David Markham is a variety artist whose specialties include sword swallowing, magic, ventriloquism, knife throwing and whip stunts. Before his performance as a part of Arabian Nights with the Mirage BellyDance Duo at Khoury's in Long Beach, he spoke about combining comedy and sword swallowing, discovering the "barriers" of sword swallowing, and what he recommends for someone who may want to swallow swords.
I’m interested to know how you combine comedy and sword swallowing.
Sword swallowing is a good gag. [drums the table] Usually I make different jokes and do different stunts with it. It creates a situation for comedy. A guy cramming a sword down his throat can be funny.
What was it about sword swallowing that made you think, “That’s something I want to do.”
I was increasing my repertoire. When I was a kid, I started doing magic and ventriloquism, and then I just kept increasing my repertoire to fire-eating. I thought what could I do that has the same sort of vibe to it? Sword swallowing. It turned out to be very difficult and unpleasant. It’s much more dangerous than I ever thought.
You can’t really sneeze or cough or anything.
That’s true. I performed one time for the whole season at Knott’s Scary Farm. It was four shows, no five or six, shows a night. They had me right next to this fog machine. The kind that heats up oil and blasts it out. I got so much of it in my lungs, I was coughing all the time. That was a bummer. But yes, you can’t cough. Or you should try to avoid doing it.
What’s more horrifying, your first time performing comedy onstage, or your first time trying to swallow a sword?
I did structured comedy things in grade school. I would make up these routines. I had these imaginary adventures. That didn’t feel nervous. As an adult, magic was much more traumatic. There’s always the thought, “They’re going to see how I do it.” My hands would shake really bad. I would get so adrenalined up. I was trying to be cool with manipulation routines with coins and cards. [shakes his hands like Gene Wilder in Blazing Saddles] I’d drop it. I have kind of sweaty hands anyway. I’d do the billiard balls between my fingers and it would fall out and go BANG on the stage. That was pretty bad. For a long time, too. I would say definitely doing magic, because you always have the potential to look like a complete idiot.
Describe for me the first time you tried swallowing a sword.

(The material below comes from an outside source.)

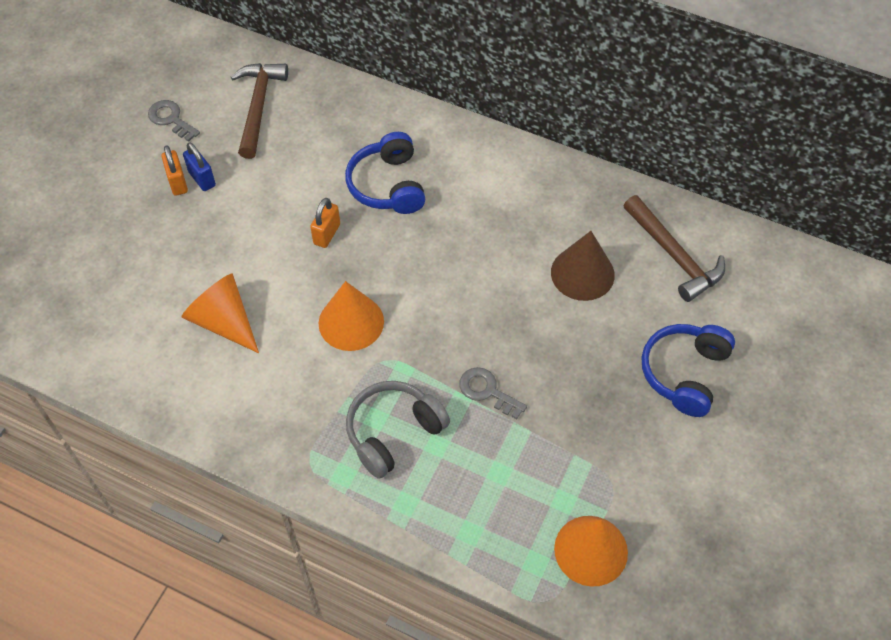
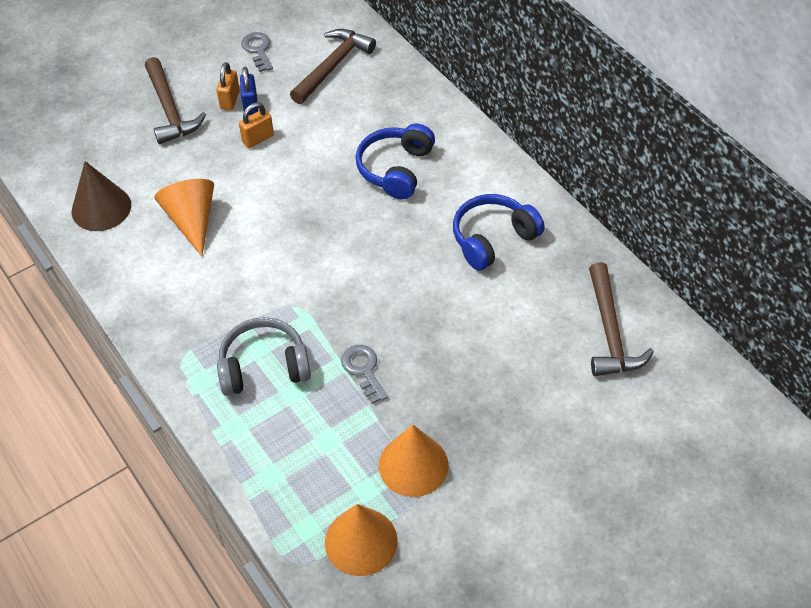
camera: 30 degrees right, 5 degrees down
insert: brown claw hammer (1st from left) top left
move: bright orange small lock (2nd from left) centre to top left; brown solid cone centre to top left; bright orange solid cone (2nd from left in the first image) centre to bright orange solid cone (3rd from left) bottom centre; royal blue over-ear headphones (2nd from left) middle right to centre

It is a horrible process. In all these books on fire-eating, they always have a paragraph about sword swallowing. If you can learn to overcome the gag reflex, you can swallow a sword. So you go poking around. After a while you can control the gag reflex. You go poking around and there’s no opening. Your throat is still closed off. They never mention that because they obviously never did it. For a long time, I would get to that gag reflex stage, get over it so I could control it and couldn’t find the opening. I saw one guy do it, and I thought, “I know it can be done.” I wasn’t gagging. But I would get to that point and quit. Finally, I started to get it down a little ways. Then the true fun of sword swallowing begins because your throat seizes on it with astonishing vigor, and makes you retch and gag to the power of ten. It was bad enough trying to overcome the gag reflex, try it now. There are two barriers. You get to those barriers and it’s very painful. Then you get to the second one, solid barrier, right about there. [points to an area a few inches below the throat] It does the same thing of grabbing onto the sword. Sometimes when I was performing, I would have what I called epiglottis busters. Once you get past that, I have one that just barely reaches my stomach. A doctor called it the gastro-esophageal juncture. Then you encounter and magnificent function doctors call the heave reflex. You heave the sword up. So there’s all these pleasantries going on.
I wouldn’t call it fun, but it’s been a good hook when I get out my sales kit. Other things I do are comedy variety acts. I do a variety of variety acts. I do magic, also plate spinning. I’ve found no other sword swallower who does plate spinning. One of the jokes I used to use, I let someone look at the sword before I swallow it. It comes out with all this saliva and mucus on it. And I would go, “Would you like to examine it now?” Too many people said yes.
One year I was doing a spook show at MGM Grand. After I swallowed the sword, I was supposed to menace this girl. Right outside the theater was this employee area where they had hot chocolate, coffee, and cookies. After that, it would come out with this brown film, crumbs. This girl I was supposed to be menacing said, under her breath, “That’s unsavory.”
What would you recommend to someone who wants to take up sword swallowing?
I would say seriously, don’t do it. Everyone I know has had an accident, including myself. Just this year, one guy I know had a very serious accident. He punctured his esophagus and almost died. I take it real easy. This guy was supposed to be my replacement with certain groups. I would say find something else. That would be my real serious advice. I should think of a glib answer for that question. How about, “Don’t sneeze.”
David Marham can also be seen in the independent film Carnies.